吉林中医药
吉林中醫藥
길림중의약
JOURNAL OF TRADITIONAL CHINESE MEDICINE AND CHINESE MATERIA MEDICA OF JILIN
2012年
2期
181-184
,共4页
葛根素%OPG RANKL%成骨细胞%小鼠
葛根素%OPG RANKL%成骨細胞%小鼠
갈근소%OPG RANKL%성골세포%소서
目的:通过蛋白免疫印迹杂交法(Western blot法)、MTT法探讨葛根素通过OPG/RANKL蛋白对于促进成骨细胞增殖、分化机制的研究.方法:通过原代细胞培养:取新生24h的SD大鼠头盖骨,使用0.1%Ⅱ型胶原酶消化法分离出成骨细胞,使用碱性磷酸酶法鉴定成骨细胞,用MTT法确定葛根素对于促进成骨细胞增殖的最佳浓度和时间,取第四代的成骨细胞进行实验,实验分成4个组:其中对照组为10% DMEM(low glucose),其它3组浓度分别为1 mg/mL,0.1 mg/mL和0.01 mg/mL的葛根素处理组.24h后,通过Western blot方法检测OPG/RANKL蛋白的表达.结果:通过碱性磷酸酶法、MTT法,可以鉴定不同浓度葛根素处理的成骨细胞中碱性磷酸酶活性均有增高.不同浓度的葛根素处理液均可以提高OPG/RANKL蛋白的表达,其中OPG、RANKL分别与对照组比较,具有统计学差异(P<0.05).结论:葛根素可以通过OPG/RANKL系统促进成骨细胞的增殖和分化.

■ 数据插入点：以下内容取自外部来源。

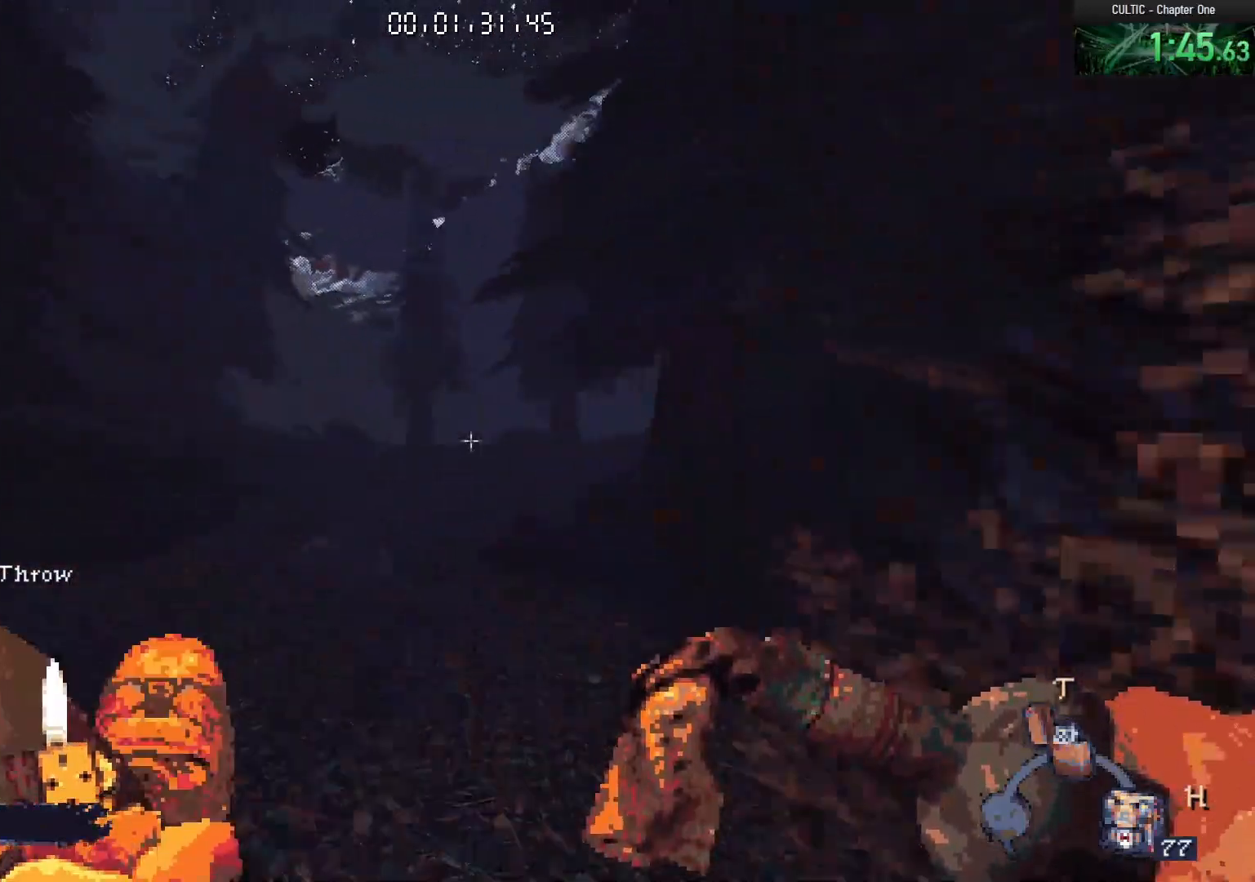
{"keys": ["w"], "mouse": [], "events": [[250, "d", "up"]]}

目的:通過蛋白免疫印跡雜交法(Western blot法)、MTT法探討葛根素通過OPG/RANKL蛋白對于促進成骨細胞增殖、分化機製的研究.方法:通過原代細胞培養:取新生24h的SD大鼠頭蓋骨,使用0.1%Ⅱ型膠原酶消化法分離齣成骨細胞,使用堿性燐痠酶法鑒定成骨細胞,用MTT法確定葛根素對于促進成骨細胞增殖的最佳濃度和時間,取第四代的成骨細胞進行實驗,實驗分成4箇組:其中對照組為10% DMEM(low glucose),其它3組濃度分彆為1 mg/mL,0.1 mg/mL和0.01 mg/mL的葛根素處理組.24h後,通過Western blot方法檢測OPG/RANKL蛋白的錶達.結果:通過堿性燐痠酶法、MTT法,可以鑒定不同濃度葛根素處理的成骨細胞中堿性燐痠酶活性均有增高.不同濃度的葛根素處理液均可以提高OPG/RANKL蛋白的錶達,其中OPG、RANKL分彆與對照組比較,具有統計學差異(P<0.05).結論:葛根素可以通過OPG/RANKL繫統促進成骨細胞的增殖和分化.

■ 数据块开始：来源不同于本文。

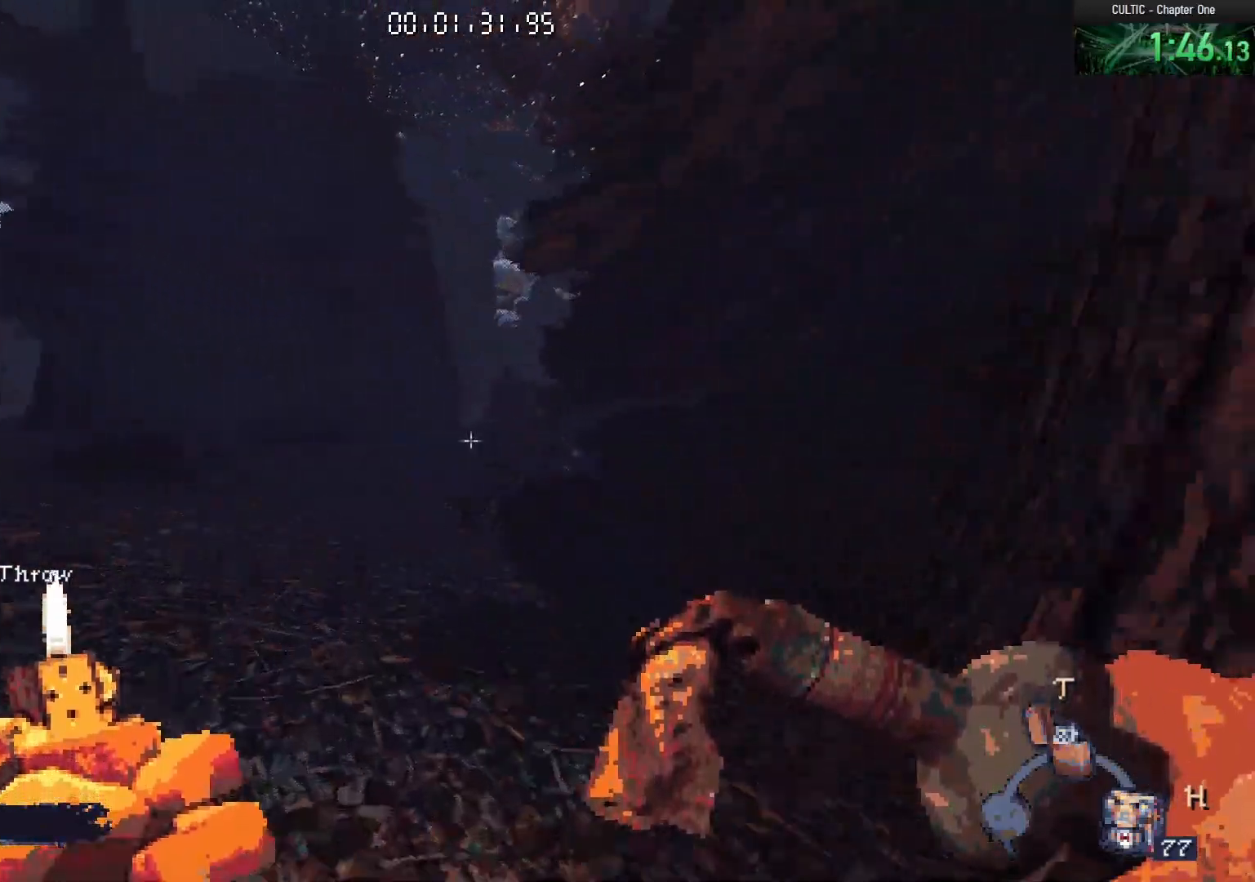
{"keys": ["w"], "mouse": [], "events": [[33, "space", "down"], [117, "d", "down"], [167, "space", "up"], [367, "d", "up"]]}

목적:통과단백면역인적잡교법(Western blot법)、MTT법탐토갈근소통과OPG/RANKL단백대우촉진성골세포증식、분화궤제적연구.방법:통과원대세포배양:취신생24h적SD대서두개골,사용0.1%Ⅱ형효원매소화법분리출성골세포,사용감성린산매법감정성골세포,용MTT법학정갈근소대우촉진성골세포증식적최가농도화시간,취제사대적성골세포진행실험,실험분성4개조:기중대조조위10% DMEM(low glucose),기타3조농도분별위1 mg/mL,0.1 mg/mL화0.01 mg/mL적갈근소처리조.24h후,통과Western blot방법검측OPG/RANKL단백적표체.결과:통과감성린산매법、MTT법,가이감정불동농도갈근소처리적성골세포중감성린산매활성균유증고.불동농도적갈근소처리액균가이제고OPG/RANKL단백적표체,기중OPG、RANKL분별여대조조비교,구유통계학차이(P<0.05).결론:갈근소가이통과OPG/RANKL계통촉진성골세포적증식화분화.